This was, hands down, the best week of racing of 2021 so far, and perhaps the most thrilling block of bike racing in a year.
- Wout van Aert takes bold step into GC racing at Tirreno-Adriatico
- The flawed brilliance of Primož Roglič
- Why Dutch riders are dominating the women’s peloton
What do we make of the major storylines to come out of the races? Fred Dreier and Jim Cotton chew it over:
How does Mathieu van der Poel’s breakaway win at Tirreno-Adriatico compare to his other major wins on the road?
Jim: Sunday’s ride was up there with van der Poel’s best because it tested him in a way we rarely see. While Mathieu van der Poel’s victories at Amstel Gold Race and Strade Bianche came from racecraft and massive physical strength, stage 5 of Tirreno-Adriatico was as much a test of his grit and guts as it was of his physiology. Van der Poel has shown again and again that he’s almost peerless physically and seemingly capable of almost whatever he wants. But van der Poel almost bit off more than he can chew Sunday, and he knew it. After the race, the Dutchman spoke of his error in not bundling into a jacket when the rain threw down earlier in the stage, and the cold nearly put an end to his chances as Tadej Pogačar charged after him. Van der Poel had to dig into the hurt-locker to pull off his victory this weekend, and for me, that gives it a unique place in his palmarès.
Fred: This one is right up there with the big ones. I put it behind Amstel Gold Race and the Tour of Flanders, and on par with his Strade Bianche win. I think I saw Michał Kwiatkowski tweet out that stage 5 was the sixth monument! It wasn’t just that van der Poel won against Egan Bernal, Wout van Aert, and Tadej Pogačar — he did so with a long solo breakaway, and not his customary burst of power. You could tell that van der Poel was feeling feisty early in the stage, and he led the group up the steep circuit climb a few times, dropping Julian Alaphilippe and other strong riders in the process. At one point he even drew out Bernal, van Aert, Pogačar, and Sergio Higuita, and those top riders decided not to follow him. It was a show of strength that we’re accustomed to seeing from van der Poel. Still, seeing it play out in such dramatic fashion was still incredibly cool.
Ellen van Dijk won the Healthy Ageing Tour. Have the other teams found out how to beat SD Worx at the classics?

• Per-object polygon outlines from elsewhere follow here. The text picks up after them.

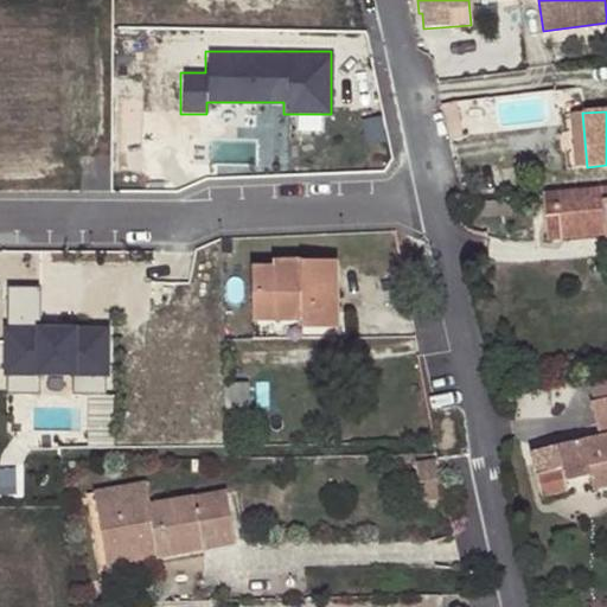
[(569,171),(587,167),(582,113),(564,114),(569,171)]
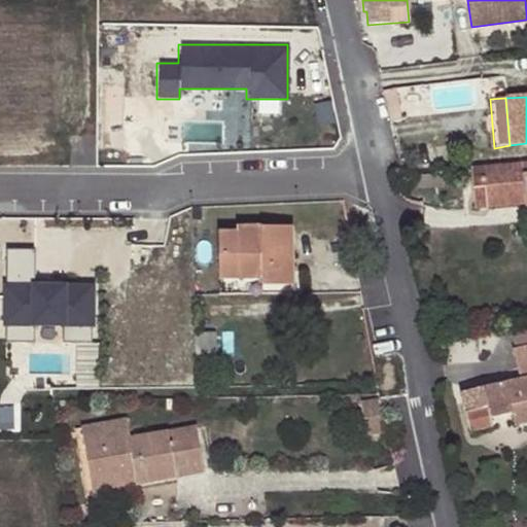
[(526,164),(483,168),(484,177),(470,177),(473,199),(481,199),(481,208),(526,204),(526,164)]
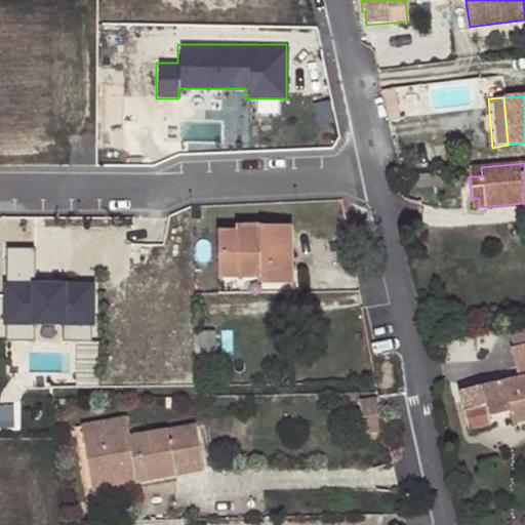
[(482,176),(481,167),(469,168),(469,176),(482,176)]
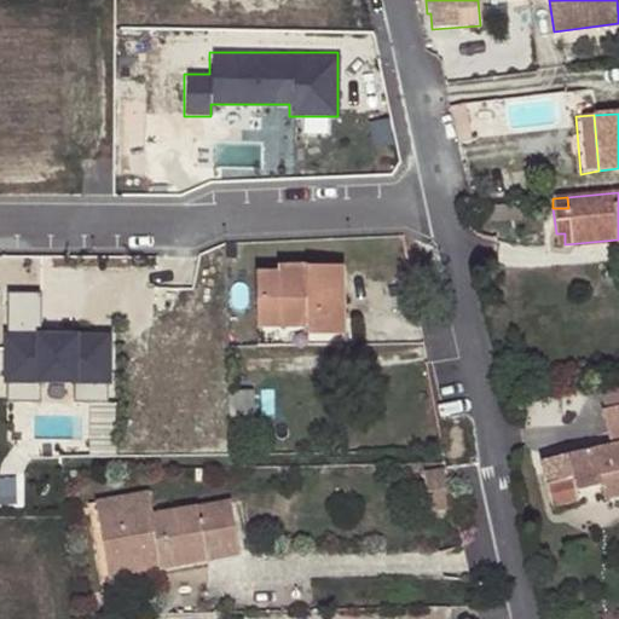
[(520,206),(498,206),(498,221),(521,221),(520,206)]
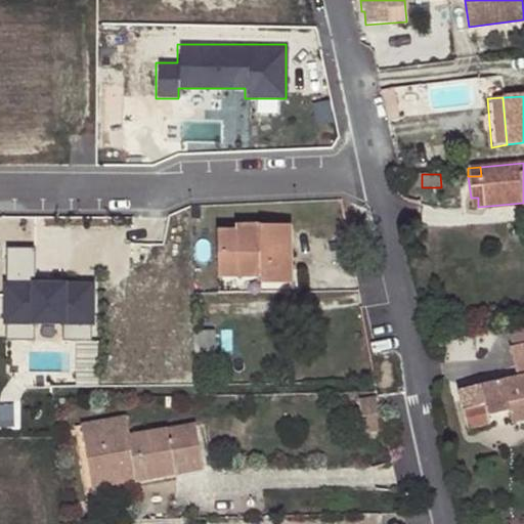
[(278,295),(293,296),(295,230),(239,228),(237,233),(220,232),(220,278),(262,280),(262,288),(278,289),(278,295)]
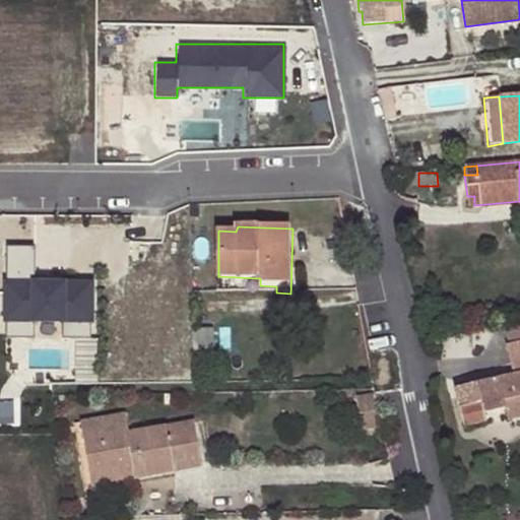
[(1,246),(0,320),(89,321),(90,279),(28,278),(28,246),(1,246)]
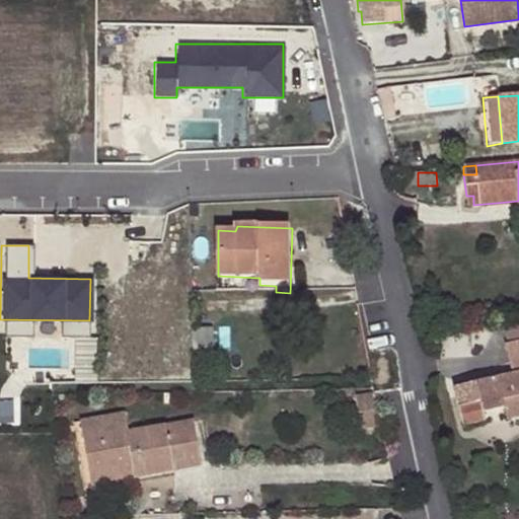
[(218,276),(218,291),(276,292),(276,286),(260,285),(260,278),(218,276)]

Fred: I wouldn’t be so sure. SD Worx still won two of three stages and finished second in the ITT. I think that Ellen van Dijk’s overall win was incredibly impressive, and it definitely places her on the shortest list for Paris-Roubaix, the Tour of Flanders, and the other cobbled classics. But SD Worx was without Chantal van den Broek Blaak, Demi Vollering, and Anna van der Breggen, and my assumption is that these three riders could tip the scales against Trek-Segafredo in the classics.
Jim: Far from it. Van Dijk forged her win with an individual time trial, while SD Worx collectively dominated the racing and slotted five riders into the top 17. I would say that the Healthy Ageing Tour was too small an event to make predictions. None of SD Worx, Trek-Segafredo, and Movistar sent marquee riders — and Liv Racing wasn’t even there. The cobblestones and hills of Nokere Koerse on Wednesday may give a better indication of the playing field ahead of the major classics to come.
What do you make of Primož Roglič’s defeat at Paris-Nice?
Jim: Like when he withdrew from last summer’s Critérium du Dauphiné, Rogilič’s defeat at Paris-Nice was through misfortune rather than form. Roglič proved last year he’s mentally resilient, and the last week in France showed there are no problems with his legs. This latest disaster will weigh heavy on Roglič’s mind, and he needs a result to balance this out, fast. But he’ll be back.
Fred: I don’t think it’s worthy of alarm bells, but it is concerning. Roglič has now lost three of his last four stage races in a crushing manner, tumbling out of the lead with the finish in sight. I think Roglič needs to finish the job at a big WorldTour race, like Romandie or the Dauphiné, as a confidence-builder before the Tour de France.